Data Documentation for the National Forensic Laboratory Information Systems (NFLIS) Drug Chemistry Data

This document outlines the process for acquiring drug chemistry data from the U.S. Drug Enforcement Administration’s (DEA) National Forensic Laboratory Information System (NFLIS) program’s NFLIS-Drug dataset. It details the approach of the Southern Regional Drug Data Research Centers (SR-DDRC, or just DDRC) to extracting, transforming, and loading (ETL) the data into Microsoft SQL Server, as well as the creation of the dataset’s data dictionary. This guide is intended for data analysts and researchers interested in replicating the SR-DDRC’s process or using the data acquired by the SR-DDRC.
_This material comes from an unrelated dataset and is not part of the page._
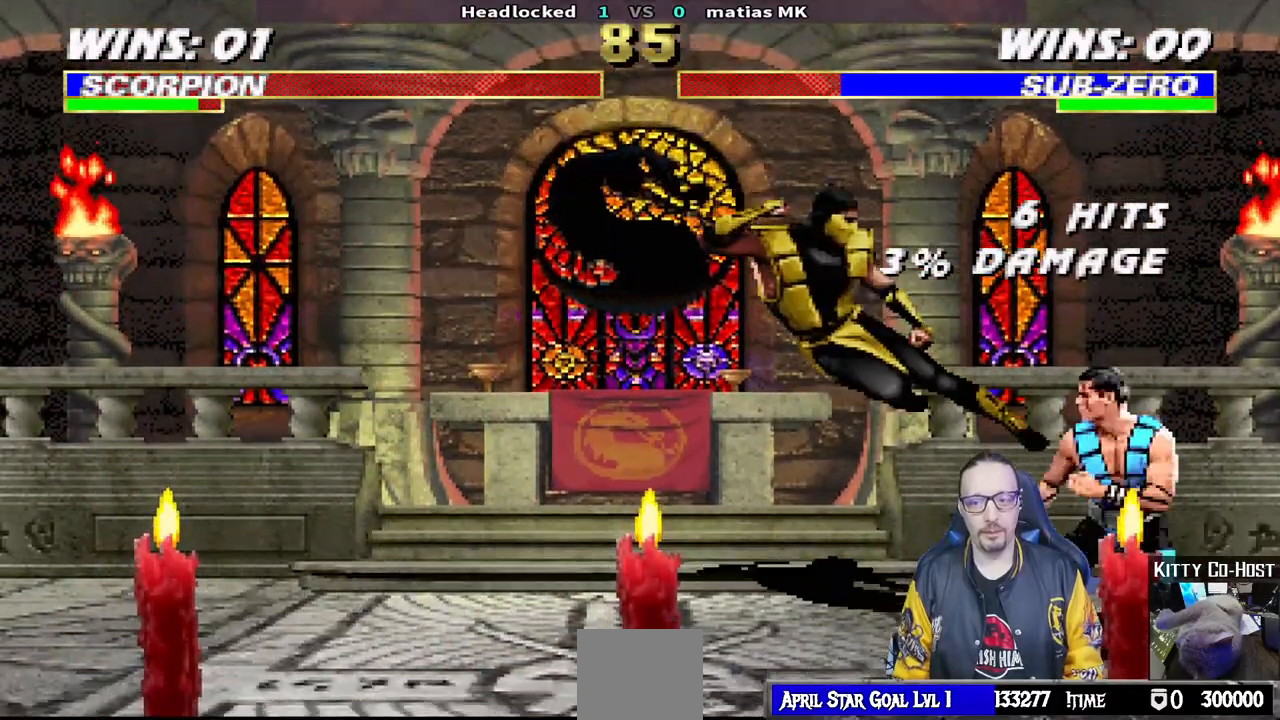
{"dt_ms": 500, "buttons": ["DPAD_RIGHT"], "left_stick": "center", "right_stick": "center"}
1. Overview of the National Forensic Laboratory Information Systems (NFLIS)

The National Forensic Laboratory Information Systems (NFLIS) is a program managed by the Diversion Control Division within the U.S. Drug Enforcement Administration’s (DEA). NFLIS was designed to collect and analyze drug chemistry and toxicology results from participating federal, state, and local forensic laboratories.

The NFLIS program began in 1997 with the collection of drug analysis data solely from local, state, and federal forensic laboratories. In 2019, it expanded to include data from public and private toxicology laboratories and medical examiner offices, enhancing the program's comprehensiveness. The NFLIS’s Public Data Query System (DQS) captures nearly all drug chemistry cases nationwide.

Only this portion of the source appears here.